Everyone agrees to meet later that night at Ray’s place to tell stories about Mickey, but Ray’s day is a long one. He’s struggling to cope with his father’s death and everything else on his plate. He meets with Kevin Sullivan, the man Feratti wanted to blackmail, and Sullivan tries to buy back the pictures. Ray refuses, unable to negotiate for the Mayor, but this is far from over. Sullivan seems to be pretty powerful, so who knows what kind of trouble he could cause.

Ray’s also dealing with the detective looking into the dead cops. He concocts a pretty tight alibi, getting his producer friend to give him ticket stubs from a Jonathan Walker Hanson concert on the date Mac killed himself, but it might not be enough. The detective is suspicious, and she tails Ray throughout the day. He’s too drunk to notice. He’s off his game. His therapist tries to get him to talk about losing his father, but Ray just walks out of the session. He’s spinning out of control.

Things are about to get worse for him though. While Lena does some good work and scrubs the security footage from the motel where Mac shot himself, Mac’s widow refuses to use Ray’s story. She says she can’t make her husband into a murderer, even after everything he put her through. In some ways, Ray respects that. He tells her to keep the money, but now he’s stuck with a loose end.

Then, there’s the ultimate loose end. Back at his place, Ray puts on a drunken show. He bums everyone out with his story about Mickey and the coffee can, turning things serious when everyone is trying to remember the good stories about Mickey. Eventually, everyone starts to delight in piling on Mickey, getting real about who he was. They toast to their father, and then there’s a knock on the door.

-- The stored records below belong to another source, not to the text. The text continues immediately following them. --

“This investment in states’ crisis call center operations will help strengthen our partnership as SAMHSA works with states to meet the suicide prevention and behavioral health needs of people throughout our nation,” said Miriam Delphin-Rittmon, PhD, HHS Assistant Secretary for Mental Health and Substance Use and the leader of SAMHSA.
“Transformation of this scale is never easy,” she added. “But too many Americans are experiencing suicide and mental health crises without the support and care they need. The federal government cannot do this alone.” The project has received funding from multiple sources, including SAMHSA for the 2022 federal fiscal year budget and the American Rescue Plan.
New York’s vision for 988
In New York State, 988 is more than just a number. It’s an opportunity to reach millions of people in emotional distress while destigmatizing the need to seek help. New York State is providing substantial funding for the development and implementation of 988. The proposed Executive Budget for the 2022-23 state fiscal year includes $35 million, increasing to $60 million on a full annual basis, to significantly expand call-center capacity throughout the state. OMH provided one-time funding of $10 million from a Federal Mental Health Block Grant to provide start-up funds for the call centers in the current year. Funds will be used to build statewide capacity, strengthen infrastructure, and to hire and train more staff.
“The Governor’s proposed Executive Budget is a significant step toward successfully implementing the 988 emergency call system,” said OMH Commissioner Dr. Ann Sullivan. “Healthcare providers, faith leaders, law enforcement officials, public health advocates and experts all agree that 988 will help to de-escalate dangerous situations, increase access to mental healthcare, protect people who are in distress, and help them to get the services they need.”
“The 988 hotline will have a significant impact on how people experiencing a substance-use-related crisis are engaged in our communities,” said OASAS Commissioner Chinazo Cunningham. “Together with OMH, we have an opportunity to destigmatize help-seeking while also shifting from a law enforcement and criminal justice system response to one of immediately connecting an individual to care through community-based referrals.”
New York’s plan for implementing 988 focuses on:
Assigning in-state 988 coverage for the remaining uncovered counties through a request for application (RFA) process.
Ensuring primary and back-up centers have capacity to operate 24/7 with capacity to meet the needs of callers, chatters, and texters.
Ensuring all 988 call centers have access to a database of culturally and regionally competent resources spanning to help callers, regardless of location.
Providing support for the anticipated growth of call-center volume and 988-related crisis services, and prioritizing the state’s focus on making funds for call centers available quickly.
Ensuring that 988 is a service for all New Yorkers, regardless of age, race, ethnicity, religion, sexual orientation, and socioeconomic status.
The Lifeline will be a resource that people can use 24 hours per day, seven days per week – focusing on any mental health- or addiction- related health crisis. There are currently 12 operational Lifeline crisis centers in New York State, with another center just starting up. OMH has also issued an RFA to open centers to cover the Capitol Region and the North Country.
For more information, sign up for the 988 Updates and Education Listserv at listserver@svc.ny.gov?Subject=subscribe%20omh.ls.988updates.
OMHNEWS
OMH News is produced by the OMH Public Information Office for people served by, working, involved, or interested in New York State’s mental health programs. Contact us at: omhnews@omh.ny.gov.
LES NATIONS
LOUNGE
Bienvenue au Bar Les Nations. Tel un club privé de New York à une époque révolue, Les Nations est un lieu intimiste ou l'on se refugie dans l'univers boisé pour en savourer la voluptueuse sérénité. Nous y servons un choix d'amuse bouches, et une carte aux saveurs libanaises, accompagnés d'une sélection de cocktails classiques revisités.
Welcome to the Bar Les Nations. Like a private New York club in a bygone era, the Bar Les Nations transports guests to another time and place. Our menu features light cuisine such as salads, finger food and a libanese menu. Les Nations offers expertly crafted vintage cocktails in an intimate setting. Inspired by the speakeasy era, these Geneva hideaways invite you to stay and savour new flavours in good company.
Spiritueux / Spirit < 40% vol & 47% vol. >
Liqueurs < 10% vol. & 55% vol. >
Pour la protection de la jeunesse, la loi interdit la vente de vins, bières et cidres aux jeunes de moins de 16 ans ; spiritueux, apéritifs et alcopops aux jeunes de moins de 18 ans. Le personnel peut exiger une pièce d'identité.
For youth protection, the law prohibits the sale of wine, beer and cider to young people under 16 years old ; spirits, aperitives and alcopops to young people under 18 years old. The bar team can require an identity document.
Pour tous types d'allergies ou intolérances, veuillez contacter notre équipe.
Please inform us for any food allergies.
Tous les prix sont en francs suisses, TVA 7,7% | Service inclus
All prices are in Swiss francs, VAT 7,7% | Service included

It’s Mickey, alive and well — I have no idea how that’s possible, and I think the show is losing out on a lot of potential from killing the character off, but I guess we’ll see where it goes. Ray punches him in the face, completely frustrated by the fact that there’s seemingly no way to get rid of this man’s presence in his life, and the episode cuts to black. A disappointing and gutless end to an episode that actually looked like it was going to force Ray Donovan into a different pattern.